> ASSIGNMENT
In the entries that follow, the lines from the line containing "25: (398, 8, 0.91)" up to and including the line containing "[00:01.001]" must be copied exactly, with pictures omitted.

Saved entries:
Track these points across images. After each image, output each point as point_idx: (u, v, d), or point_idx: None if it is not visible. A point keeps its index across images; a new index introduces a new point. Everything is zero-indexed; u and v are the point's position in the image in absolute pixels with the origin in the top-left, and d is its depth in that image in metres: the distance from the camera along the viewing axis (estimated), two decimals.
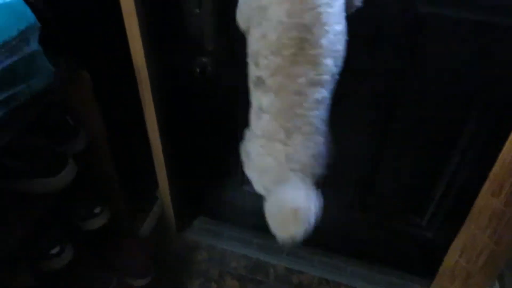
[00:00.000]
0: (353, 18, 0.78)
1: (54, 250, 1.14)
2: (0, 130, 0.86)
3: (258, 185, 1.01)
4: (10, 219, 1.02)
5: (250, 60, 0.85)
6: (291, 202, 0.89)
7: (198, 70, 1.20)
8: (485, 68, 0.93)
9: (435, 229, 1.38)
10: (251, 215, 1.64)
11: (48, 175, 1.05)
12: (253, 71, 0.84)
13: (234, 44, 1.15)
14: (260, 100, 0.86)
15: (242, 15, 0.84)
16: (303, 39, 0.72)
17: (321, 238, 1.61)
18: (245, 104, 1.30)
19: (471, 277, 0.88)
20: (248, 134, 1.00)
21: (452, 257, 0.99)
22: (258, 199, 1.55)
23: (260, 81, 0.82)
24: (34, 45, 0.90)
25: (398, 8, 0.91)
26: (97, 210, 1.27)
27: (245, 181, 1.54)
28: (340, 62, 0.78)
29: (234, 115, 1.35)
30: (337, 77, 0.79)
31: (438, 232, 1.38)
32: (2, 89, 0.85)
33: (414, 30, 0.93)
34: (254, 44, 0.81)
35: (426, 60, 0.98)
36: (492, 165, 0.89)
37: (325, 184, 0.92)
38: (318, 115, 0.81)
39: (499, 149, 0.88)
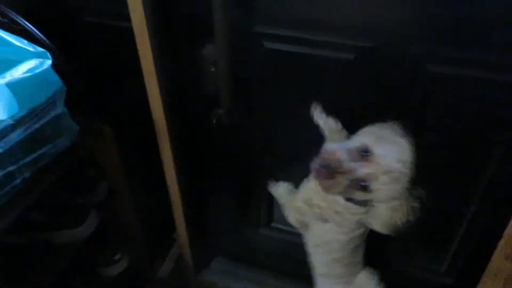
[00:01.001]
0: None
1: None
2: (27, 190, 0.91)
3: None
4: (38, 269, 1.06)
5: None
6: None
7: (214, 121, 1.24)
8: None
9: (455, 275, 1.36)
10: (268, 257, 1.66)
11: (72, 226, 1.10)
12: None
13: (248, 98, 1.20)
14: None
15: None
16: None
17: None
18: (260, 151, 1.34)
19: None
20: None
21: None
22: (275, 242, 1.57)
23: None
24: (60, 108, 0.97)
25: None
26: (117, 256, 1.31)
27: (262, 223, 1.56)
28: None
29: (250, 162, 1.38)
30: None
31: (459, 277, 1.36)
32: (30, 151, 0.91)
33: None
34: None
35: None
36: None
37: None
38: None
39: None
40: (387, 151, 0.80)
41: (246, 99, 1.19)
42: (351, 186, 0.83)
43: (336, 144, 0.88)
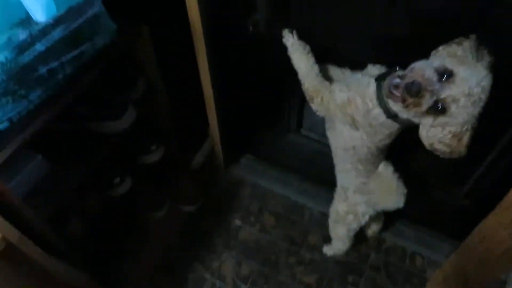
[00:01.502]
0: None
1: (116, 181, 1.33)
2: (70, 85, 0.98)
3: None
4: (84, 154, 1.19)
5: None
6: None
7: (250, 27, 1.22)
8: None
9: (473, 198, 1.40)
10: (295, 159, 1.74)
11: (113, 118, 1.19)
12: None
13: (285, 6, 1.15)
14: None
15: None
16: None
17: None
18: None
19: (488, 260, 0.93)
20: None
21: (477, 237, 1.03)
22: (303, 148, 1.64)
23: None
24: (97, 6, 0.98)
25: None
26: (153, 147, 1.42)
27: (292, 129, 1.61)
28: None
29: (283, 68, 1.37)
30: None
31: (476, 201, 1.40)
32: (71, 48, 0.95)
33: None
34: None
35: None
36: None
37: None
38: None
39: None
40: (469, 74, 0.80)
41: (283, 7, 1.14)
42: (430, 108, 0.84)
43: (423, 62, 0.86)
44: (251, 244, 1.63)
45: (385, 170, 1.15)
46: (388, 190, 1.17)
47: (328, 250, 1.57)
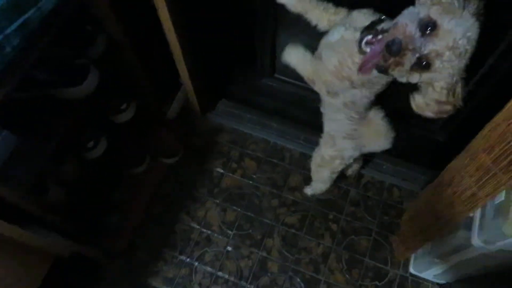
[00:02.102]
0: None
1: (90, 144, 1.31)
2: (21, 56, 0.91)
3: None
4: (51, 122, 1.15)
5: None
6: None
7: None
8: None
9: (447, 133, 1.42)
10: (272, 102, 1.71)
11: (74, 84, 1.13)
12: None
13: None
14: None
15: None
16: None
17: None
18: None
19: (456, 202, 0.97)
20: None
21: (443, 180, 1.07)
22: (278, 91, 1.60)
23: None
24: None
25: None
26: (123, 106, 1.38)
27: (266, 73, 1.56)
28: None
29: (250, 9, 1.30)
30: None
31: (450, 135, 1.42)
32: (13, 18, 0.87)
33: None
34: None
35: None
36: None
37: None
38: None
39: None
40: (453, 25, 0.75)
41: None
42: (414, 65, 0.80)
43: (407, 14, 0.80)
44: (234, 190, 1.66)
45: (376, 115, 1.15)
46: (378, 134, 1.18)
47: (309, 190, 1.61)
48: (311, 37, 1.12)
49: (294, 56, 1.18)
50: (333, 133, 1.29)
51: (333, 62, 1.00)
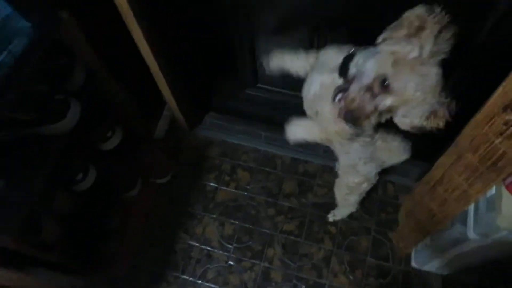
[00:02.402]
0: None
1: (79, 176, 1.29)
2: None
3: None
4: (36, 159, 1.13)
5: None
6: None
7: None
8: None
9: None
10: (258, 111, 1.71)
11: (56, 120, 1.12)
12: None
13: None
14: None
15: None
16: None
17: None
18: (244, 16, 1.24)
19: (448, 199, 0.98)
20: None
21: (434, 178, 1.07)
22: (263, 99, 1.60)
23: None
24: (5, 10, 0.87)
25: None
26: (109, 134, 1.37)
27: (249, 83, 1.56)
28: None
29: (227, 22, 1.29)
30: None
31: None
32: None
33: None
34: None
35: None
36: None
37: None
38: None
39: None
40: (404, 82, 0.76)
41: None
42: (379, 116, 0.83)
43: (354, 82, 0.82)
44: (229, 203, 1.66)
45: (387, 133, 1.18)
46: (395, 149, 1.22)
47: (335, 217, 1.60)
48: (286, 44, 1.12)
49: (297, 131, 1.19)
50: (353, 163, 1.26)
51: (329, 111, 0.98)
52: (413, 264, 1.51)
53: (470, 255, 1.16)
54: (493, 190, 0.93)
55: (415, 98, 0.77)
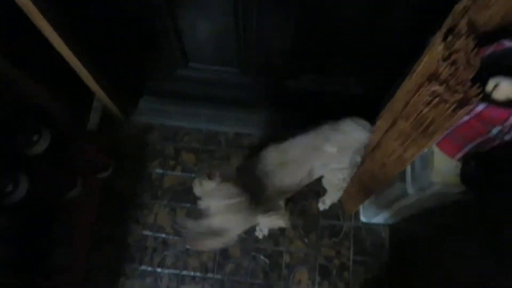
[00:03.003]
0: None
1: (8, 188, 1.20)
2: None
3: None
4: None
5: None
6: None
7: None
8: None
9: (363, 88, 1.46)
10: (193, 91, 1.65)
11: None
12: None
13: None
14: None
15: None
16: None
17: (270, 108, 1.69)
18: None
19: (386, 166, 1.03)
20: None
21: (372, 142, 1.11)
22: (196, 73, 1.54)
23: None
24: None
25: None
26: (35, 138, 1.27)
27: (179, 64, 1.49)
28: None
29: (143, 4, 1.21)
30: None
31: (367, 89, 1.47)
32: None
33: None
34: None
35: None
36: None
37: None
38: None
39: None
40: None
41: None
42: None
43: None
44: (177, 187, 1.63)
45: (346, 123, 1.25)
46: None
47: (325, 205, 1.61)
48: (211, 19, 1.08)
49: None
50: (341, 176, 1.33)
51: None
52: (362, 218, 1.59)
53: (412, 207, 1.24)
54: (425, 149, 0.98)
55: None
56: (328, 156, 1.22)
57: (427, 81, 0.70)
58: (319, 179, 1.47)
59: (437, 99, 0.70)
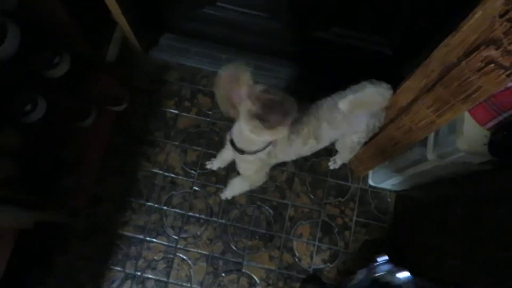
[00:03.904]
0: None
1: (27, 108, 1.19)
2: None
3: None
4: None
5: None
6: None
7: None
8: None
9: (394, 48, 1.42)
10: (217, 32, 1.61)
11: None
12: None
13: None
14: None
15: None
16: None
17: (293, 58, 1.65)
18: None
19: (413, 129, 1.00)
20: None
21: (399, 104, 1.08)
22: (222, 13, 1.49)
23: None
24: None
25: None
26: (55, 60, 1.24)
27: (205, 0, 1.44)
28: None
29: None
30: None
31: (397, 50, 1.43)
32: None
33: None
34: None
35: None
36: None
37: None
38: None
39: None
40: None
41: None
42: None
43: None
44: (191, 129, 1.62)
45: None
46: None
47: (336, 164, 1.60)
48: None
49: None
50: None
51: None
52: (370, 182, 1.60)
53: (426, 174, 1.24)
54: None
55: None
56: (342, 119, 1.20)
57: (483, 45, 0.67)
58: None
59: (491, 65, 0.67)
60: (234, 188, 1.49)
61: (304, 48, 1.55)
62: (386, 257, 1.17)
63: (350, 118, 1.17)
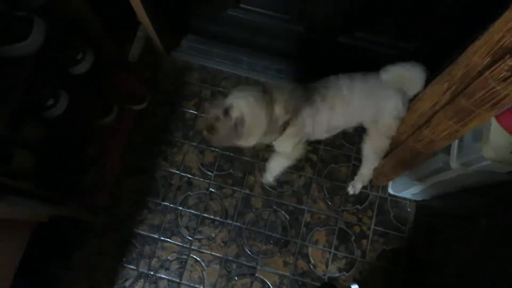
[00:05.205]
0: None
1: (49, 102, 1.21)
2: None
3: None
4: (1, 82, 1.04)
5: None
6: None
7: None
8: None
9: (423, 55, 1.38)
10: (239, 34, 1.61)
11: (19, 39, 1.01)
12: None
13: None
14: None
15: None
16: None
17: (314, 62, 1.63)
18: None
19: (433, 142, 0.97)
20: None
21: (423, 108, 1.05)
22: (245, 16, 1.49)
23: None
24: None
25: None
26: (79, 56, 1.26)
27: (229, 1, 1.44)
28: None
29: None
30: None
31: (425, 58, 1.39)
32: None
33: None
34: None
35: None
36: None
37: None
38: None
39: None
40: None
41: None
42: None
43: None
44: None
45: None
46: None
47: (356, 188, 1.58)
48: None
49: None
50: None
51: None
52: (390, 191, 1.56)
53: (448, 183, 1.19)
54: None
55: None
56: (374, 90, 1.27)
57: (508, 54, 0.64)
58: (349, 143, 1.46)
59: None
60: (274, 168, 1.45)
61: (327, 52, 1.53)
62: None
63: (381, 93, 1.25)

> WRITTEN ANSWER
25: (398, 8, 0.91)
26: (97, 210, 1.27)
27: (245, 181, 1.54)
28: (340, 62, 0.78)
29: (234, 115, 1.35)
30: (337, 77, 0.79)
31: (438, 232, 1.38)
32: (2, 89, 0.85)
33: (414, 30, 0.93)
34: (254, 44, 0.81)
35: (426, 60, 0.98)
36: (492, 165, 0.89)
37: (325, 184, 0.92)
38: (318, 115, 0.81)
39: (499, 149, 0.88)
[00:01.001]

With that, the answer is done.